For an existing VPC, set:
create_vpc = false
vpc_id = "vpc-0123456789abcdef0"
public_subnet_ids = ["subnet-0123456789abcdef0", "subnet-11111111111111111"]
private_subnet_ids = ["subnet-22222222222222222", "subnet-33333333333333333"]
Public subnets are used by the Application Load Balancer. Private subnets are used by ECS tasks and RDS.
For an existing knowledge-base bucket, set:
create_knowledge_base_bucket = false
knowledge_base_s3_bucket = "existing-oiva-knowledge-base"
knowledge_base_s3_prefix = "optional-prefix/"

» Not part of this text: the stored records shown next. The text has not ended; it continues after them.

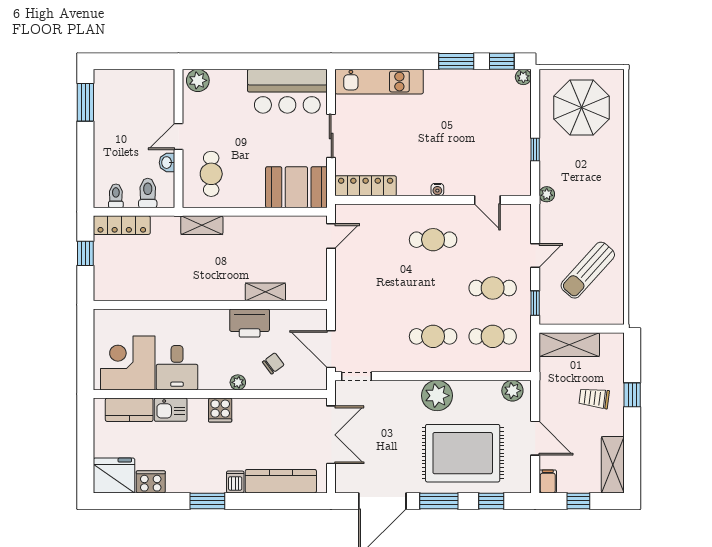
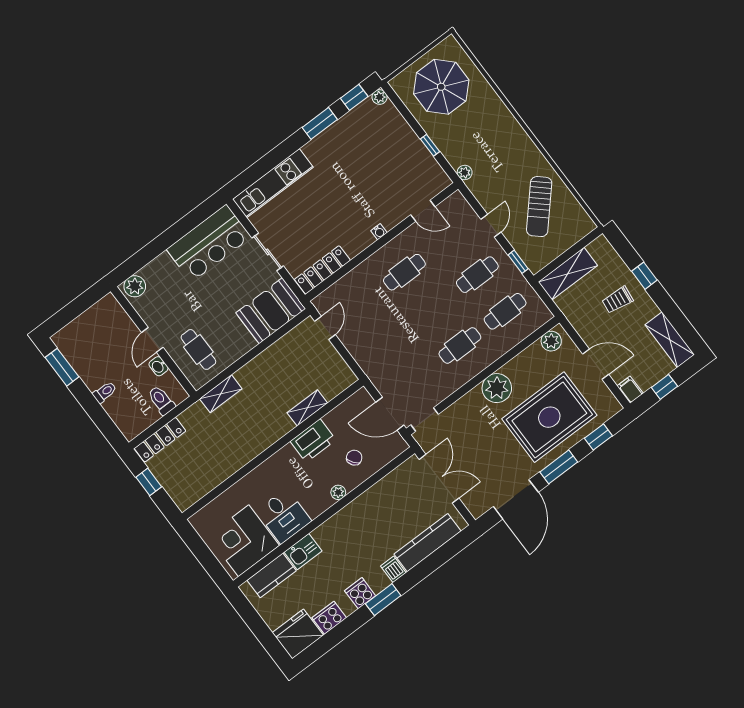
toilet: (116, 196) -> (105, 392), moved, turned 90
cooker: (220, 410) -> (360, 593), moved, turned 180

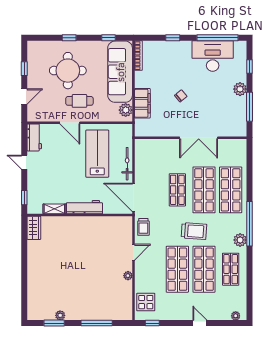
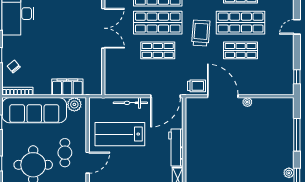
chair: (181, 96) -> (14, 67), moved
door: (133, 252) -> (223, 96), width x1.88
shop shelf: (177, 269) -> (241, 50), width x0.70, depth x0.74
display table: (146, 302) -> (275, 83), removed

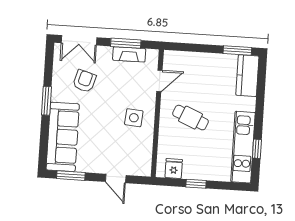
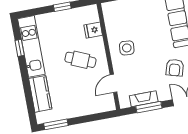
kitchen counter: (247, 76) -> (40, 94), moved
fridge: (174, 169) -> (93, 30), moved, turned 90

For existing Secrets Manager secrets, set the matching ARN variables:
honeycomb_mcp_key_secret_arn = "arn:aws:secretsmanager:us-east-1:123456789012:secret:..."
honeycomb_shared_secret_secret_arn = "arn:aws:secretsmanager:us-east-1:123456789012:secret:..."
github_pat_secret_arn = "arn:aws:secretsmanager:us-east-1:123456789012:secret:..."
slack_bot_token_secret_arn = "arn:aws:secretsmanager:us-east-1:123456789012:secret:..."
slack_signing_secret_secret_arn = "arn:aws:secretsmanager:us-east-1:123456789012:secret:..."
honeycomb_api_key_secret_arn = "arn:aws:secretsmanager:us-east-1:123456789012:secret:..."
When you provide an existing secret ARN, Terraform injects that secret into the Oiva task instead of creating a placeholder secret for that value.